According to the White House, as of 2012 (decades after President Lyndon Johnson's "War on Poverty"), approximately 15 percent of Americans (or 49.7 million people, including 13.4 million children) live below the poverty line. Worse still, "only about half of low-income Americans make it out of the lowest income distribution quintile over a 20-year period." (As the old saying goes: "It’s expensive to be poor.") Here in Oakland, for all of its gentrification and new shiny downtown restaurants and cocktail bars, just under 20 percent of the population (specifically, 18.7 percent, or 71,599 people, as of 2010) live in poverty.
And yet, it has also become the fourth-most expensive rental market in the country, thanks to spillover from nearby San Francisco. Like many American cities, Oakland is divided along economic and racial lines, which also manifest themselves as large differences in access to quality education, public health, fresh produce, and more.
As Mayor Libby Schaaf herself put it in her October 2015 State of the City address: "It’s hard for us to celebrate the overall health of Oakland knowing that two people can live just one mile apart and be nearly twice as likely to be unemployed—and live 15 years less." As soon as YC announced its Basic Income plan, it got lots of support from the municipal government. Mayor Libby Schaaf instantly said on Twitter that she was "excited" that Oakland had been chosen. Public records show that Rep.

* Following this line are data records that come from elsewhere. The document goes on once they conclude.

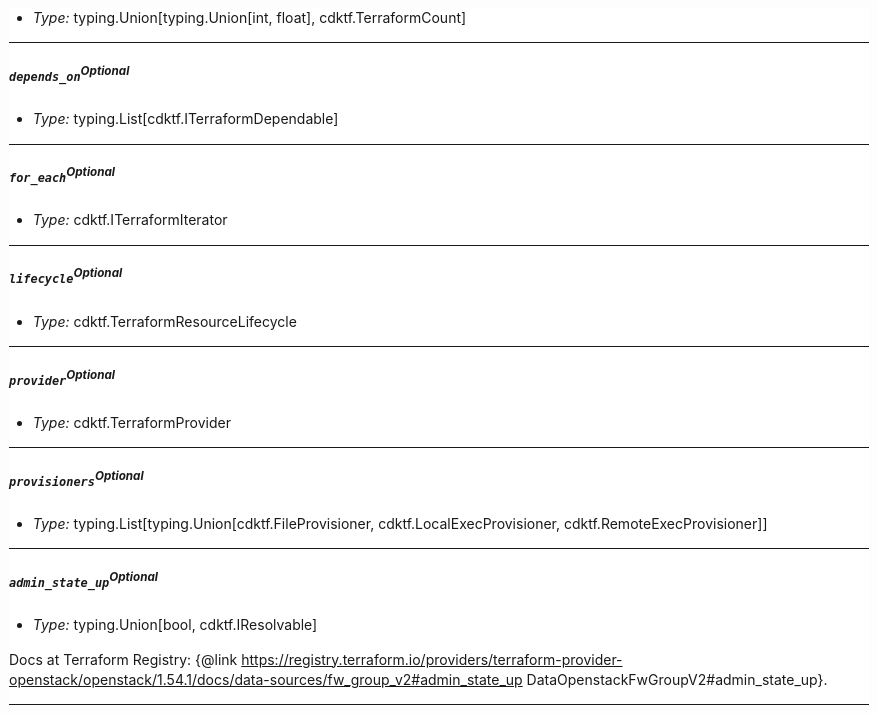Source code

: - *Type:* typing.Union[typing.Union[int, float], cdktf.TerraformCount]

---

##### `depends_on`<sup>Optional</sup> <a name="depends_on" id="@ithings/cdktf-provider-openstack.dataOpenstackFwGroupV2.DataOpenstackFwGroupV2.Initializer.parameter.dependsOn"></a>

- *Type:* typing.List[cdktf.ITerraformDependable]

---

##### `for_each`<sup>Optional</sup> <a name="for_each" id="@ithings/cdktf-provider-openstack.dataOpenstackFwGroupV2.DataOpenstackFwGroupV2.Initializer.parameter.forEach"></a>

- *Type:* cdktf.ITerraformIterator

---

##### `lifecycle`<sup>Optional</sup> <a name="lifecycle" id="@ithings/cdktf-provider-openstack.dataOpenstackFwGroupV2.DataOpenstackFwGroupV2.Initializer.parameter.lifecycle"></a>

- *Type:* cdktf.TerraformResourceLifecycle

---

##### `provider`<sup>Optional</sup> <a name="provider" id="@ithings/cdktf-provider-openstack.dataOpenstackFwGroupV2.DataOpenstackFwGroupV2.Initializer.parameter.provider"></a>

- *Type:* cdktf.TerraformProvider

---

##### `provisioners`<sup>Optional</sup> <a name="provisioners" id="@ithings/cdktf-provider-openstack.dataOpenstackFwGroupV2.DataOpenstackFwGroupV2.Initializer.parameter.provisioners"></a>

- *Type:* typing.List[typing.Union[cdktf.FileProvisioner, cdktf.LocalExecProvisioner, cdktf.RemoteExecProvisioner]]

---

##### `admin_state_up`<sup>Optional</sup> <a name="admin_state_up" id="@ithings/cdktf-provider-openstack.dataOpenstackFwGroupV2.DataOpenstackFwGroupV2.Initializer.parameter.adminStateUp"></a>

- *Type:* typing.Union[bool, cdktf.IResolvable]

Docs at Terraform Registry: {@link https://registry.terraform.io/providers/terraform-provider-openstack/openstack/1.54.1/docs/data-sources/fw_group_v2#admin_state_up DataOpenstackFwGroupV2#admin_state_up}.

---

Barbara Lee (D-Oakland), loves it, too. However, some groups, including Causa Justa :: Just Cause, are skeptical that Y Combinator—an institution worlds away from the needs of working-class Oaklanders—is capable of managing such a project. Still, YC's Oakland project is in its very early and experimental stages. "Because the main goal of this pilot is to gather data, it’s a useful to run it in a socio-economically diverse city like Oakland," Matt Zwolinksi, a philosophy professor at the University of San Diego, told Ars. "That way we can see what differences there are in the responses of the wealthy and the poor, the educated and the uneducated, skilled and unskilled laborers, and so on.
And we can tweak future studies or the final public policy in light of that information."